INPUT DATA =>
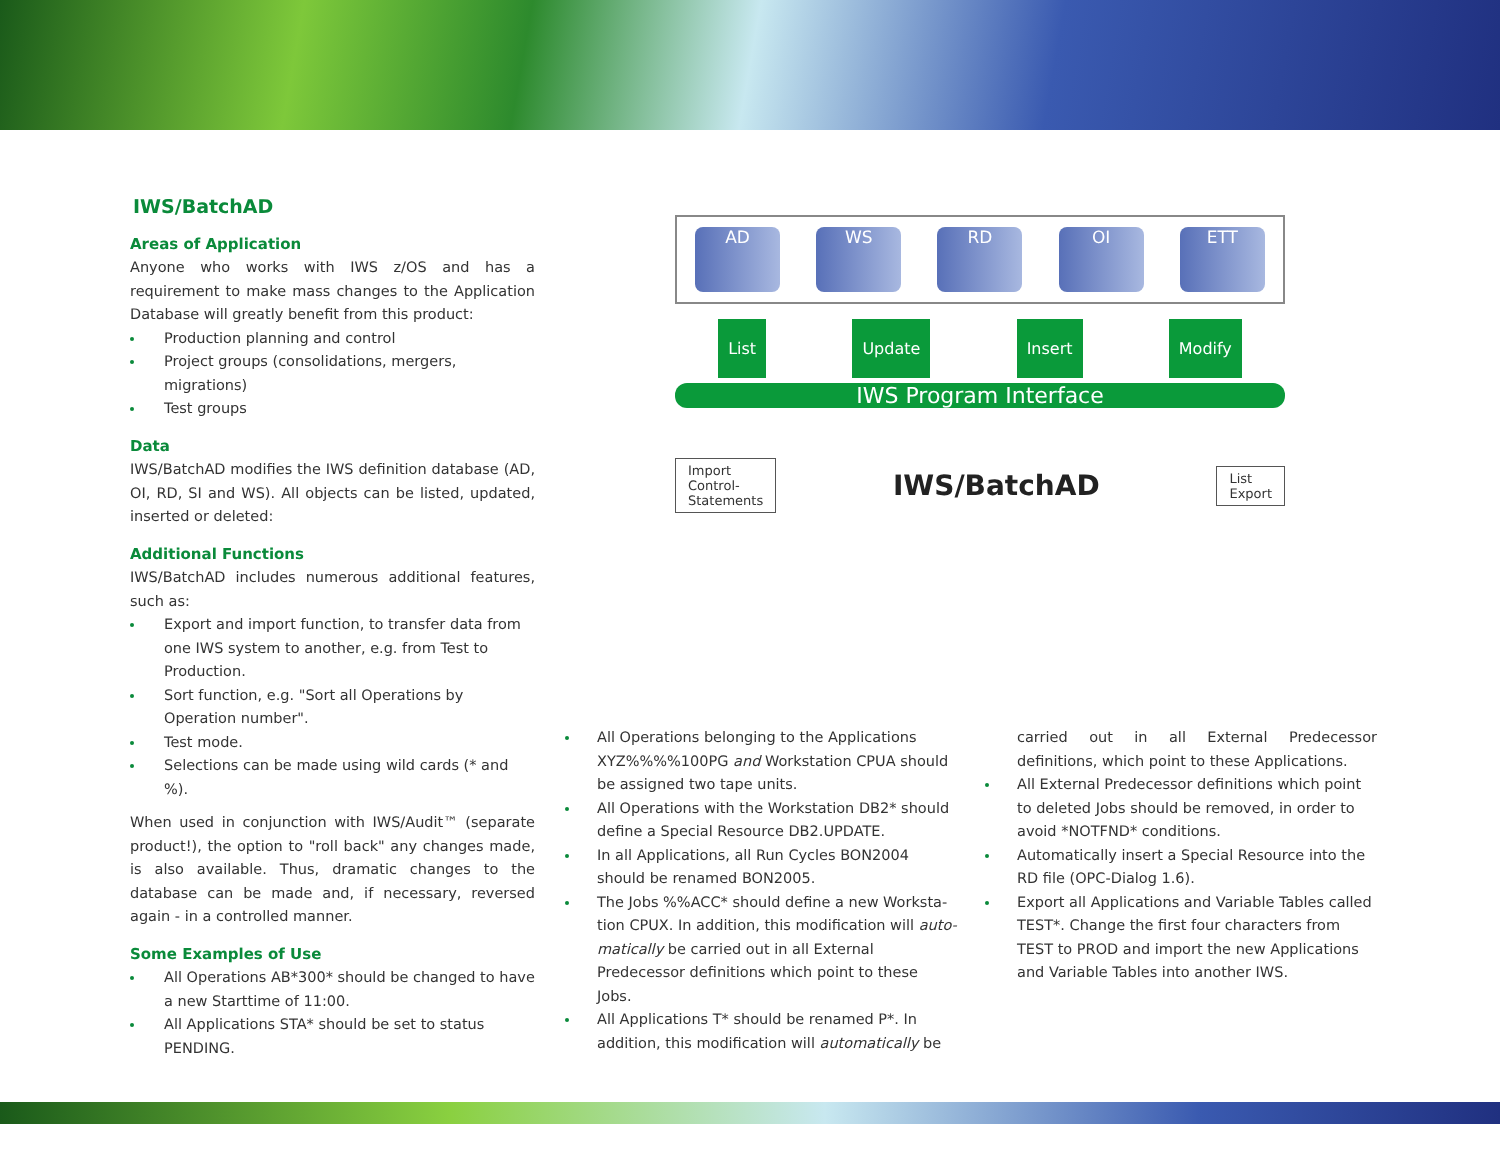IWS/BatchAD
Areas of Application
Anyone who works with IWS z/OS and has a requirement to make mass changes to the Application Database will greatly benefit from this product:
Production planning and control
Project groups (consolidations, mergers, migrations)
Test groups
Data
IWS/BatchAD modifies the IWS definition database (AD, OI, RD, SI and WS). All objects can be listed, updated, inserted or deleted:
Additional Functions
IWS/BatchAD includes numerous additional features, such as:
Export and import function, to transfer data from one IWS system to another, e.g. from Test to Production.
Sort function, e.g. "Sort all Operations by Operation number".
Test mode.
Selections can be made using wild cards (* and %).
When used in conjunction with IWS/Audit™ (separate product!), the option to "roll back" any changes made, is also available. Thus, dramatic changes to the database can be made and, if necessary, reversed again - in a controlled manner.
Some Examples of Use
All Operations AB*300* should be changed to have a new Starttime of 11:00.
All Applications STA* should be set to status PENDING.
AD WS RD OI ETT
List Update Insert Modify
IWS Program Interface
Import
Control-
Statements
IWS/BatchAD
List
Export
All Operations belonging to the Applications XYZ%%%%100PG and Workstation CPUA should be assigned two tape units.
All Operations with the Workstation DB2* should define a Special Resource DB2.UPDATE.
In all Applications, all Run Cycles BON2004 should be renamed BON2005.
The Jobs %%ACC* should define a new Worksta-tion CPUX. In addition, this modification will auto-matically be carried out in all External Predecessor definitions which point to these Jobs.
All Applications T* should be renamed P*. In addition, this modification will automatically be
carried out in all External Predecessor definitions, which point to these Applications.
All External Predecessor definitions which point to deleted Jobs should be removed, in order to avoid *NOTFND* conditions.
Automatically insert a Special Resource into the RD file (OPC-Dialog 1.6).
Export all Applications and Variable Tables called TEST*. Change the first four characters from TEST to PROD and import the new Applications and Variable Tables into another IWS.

---

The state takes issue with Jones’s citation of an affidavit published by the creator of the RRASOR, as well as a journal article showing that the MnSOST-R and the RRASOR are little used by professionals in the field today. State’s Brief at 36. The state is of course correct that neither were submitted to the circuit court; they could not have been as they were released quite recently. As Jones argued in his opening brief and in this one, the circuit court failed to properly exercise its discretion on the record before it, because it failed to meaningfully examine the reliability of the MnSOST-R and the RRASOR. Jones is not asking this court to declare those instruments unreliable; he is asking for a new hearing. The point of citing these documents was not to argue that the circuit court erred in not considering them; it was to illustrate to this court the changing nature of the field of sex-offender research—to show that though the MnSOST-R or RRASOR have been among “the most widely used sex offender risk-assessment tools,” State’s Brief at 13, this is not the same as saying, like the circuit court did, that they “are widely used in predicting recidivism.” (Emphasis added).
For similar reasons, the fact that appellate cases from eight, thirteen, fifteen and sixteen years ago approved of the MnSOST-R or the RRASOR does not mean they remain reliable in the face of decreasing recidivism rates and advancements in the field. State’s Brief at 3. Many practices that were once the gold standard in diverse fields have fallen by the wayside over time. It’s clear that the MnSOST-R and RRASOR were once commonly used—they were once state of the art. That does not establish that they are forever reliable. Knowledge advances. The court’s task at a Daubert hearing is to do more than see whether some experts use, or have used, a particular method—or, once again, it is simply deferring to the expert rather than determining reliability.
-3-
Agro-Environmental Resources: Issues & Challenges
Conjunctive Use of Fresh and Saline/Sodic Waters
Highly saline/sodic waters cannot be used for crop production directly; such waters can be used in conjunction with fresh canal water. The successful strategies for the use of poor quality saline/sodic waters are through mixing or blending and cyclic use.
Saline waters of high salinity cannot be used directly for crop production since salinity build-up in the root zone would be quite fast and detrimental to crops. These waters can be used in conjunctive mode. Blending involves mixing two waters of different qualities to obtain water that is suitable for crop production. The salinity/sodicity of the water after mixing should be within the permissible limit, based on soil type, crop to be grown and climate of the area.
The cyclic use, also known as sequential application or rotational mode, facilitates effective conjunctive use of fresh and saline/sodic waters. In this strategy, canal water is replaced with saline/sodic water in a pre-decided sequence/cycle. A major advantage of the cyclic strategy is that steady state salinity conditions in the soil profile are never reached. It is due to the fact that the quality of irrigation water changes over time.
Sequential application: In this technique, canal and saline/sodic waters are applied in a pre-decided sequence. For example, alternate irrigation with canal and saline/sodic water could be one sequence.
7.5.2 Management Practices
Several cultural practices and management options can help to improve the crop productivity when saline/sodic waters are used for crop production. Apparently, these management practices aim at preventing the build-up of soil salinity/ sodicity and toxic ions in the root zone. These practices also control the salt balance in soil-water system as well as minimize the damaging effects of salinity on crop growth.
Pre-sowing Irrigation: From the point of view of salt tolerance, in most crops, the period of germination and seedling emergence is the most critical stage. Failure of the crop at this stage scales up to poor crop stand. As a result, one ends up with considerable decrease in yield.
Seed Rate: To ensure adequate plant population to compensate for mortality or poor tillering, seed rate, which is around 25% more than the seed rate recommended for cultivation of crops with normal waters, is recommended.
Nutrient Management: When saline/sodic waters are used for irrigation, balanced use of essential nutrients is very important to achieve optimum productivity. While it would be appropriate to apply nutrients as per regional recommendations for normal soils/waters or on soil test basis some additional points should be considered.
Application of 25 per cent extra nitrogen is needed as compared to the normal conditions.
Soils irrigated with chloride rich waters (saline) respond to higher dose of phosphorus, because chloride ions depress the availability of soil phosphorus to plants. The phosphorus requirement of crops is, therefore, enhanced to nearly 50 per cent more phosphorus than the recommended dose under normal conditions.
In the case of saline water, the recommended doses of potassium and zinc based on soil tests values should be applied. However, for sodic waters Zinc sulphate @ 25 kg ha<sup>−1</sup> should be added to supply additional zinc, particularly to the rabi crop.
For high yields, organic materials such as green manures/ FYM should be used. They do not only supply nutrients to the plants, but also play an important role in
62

--

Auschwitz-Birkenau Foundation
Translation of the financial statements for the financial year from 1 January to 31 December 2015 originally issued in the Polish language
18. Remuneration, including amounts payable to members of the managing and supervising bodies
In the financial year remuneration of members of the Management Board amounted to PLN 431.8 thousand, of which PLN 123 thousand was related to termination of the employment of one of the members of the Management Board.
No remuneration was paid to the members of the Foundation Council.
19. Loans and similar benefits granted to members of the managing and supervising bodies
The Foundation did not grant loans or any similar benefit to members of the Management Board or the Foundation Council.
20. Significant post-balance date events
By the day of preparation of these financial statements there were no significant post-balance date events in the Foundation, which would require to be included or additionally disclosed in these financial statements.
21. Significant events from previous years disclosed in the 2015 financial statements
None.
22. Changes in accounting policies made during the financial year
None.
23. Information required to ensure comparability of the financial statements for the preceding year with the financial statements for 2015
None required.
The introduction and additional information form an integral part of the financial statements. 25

ASSIGNED TASK =>
Go line by line through the entries above and tally those that hold the word "another"; give the tally alone.

ANSWER FOR THIS EXERCISE =>
2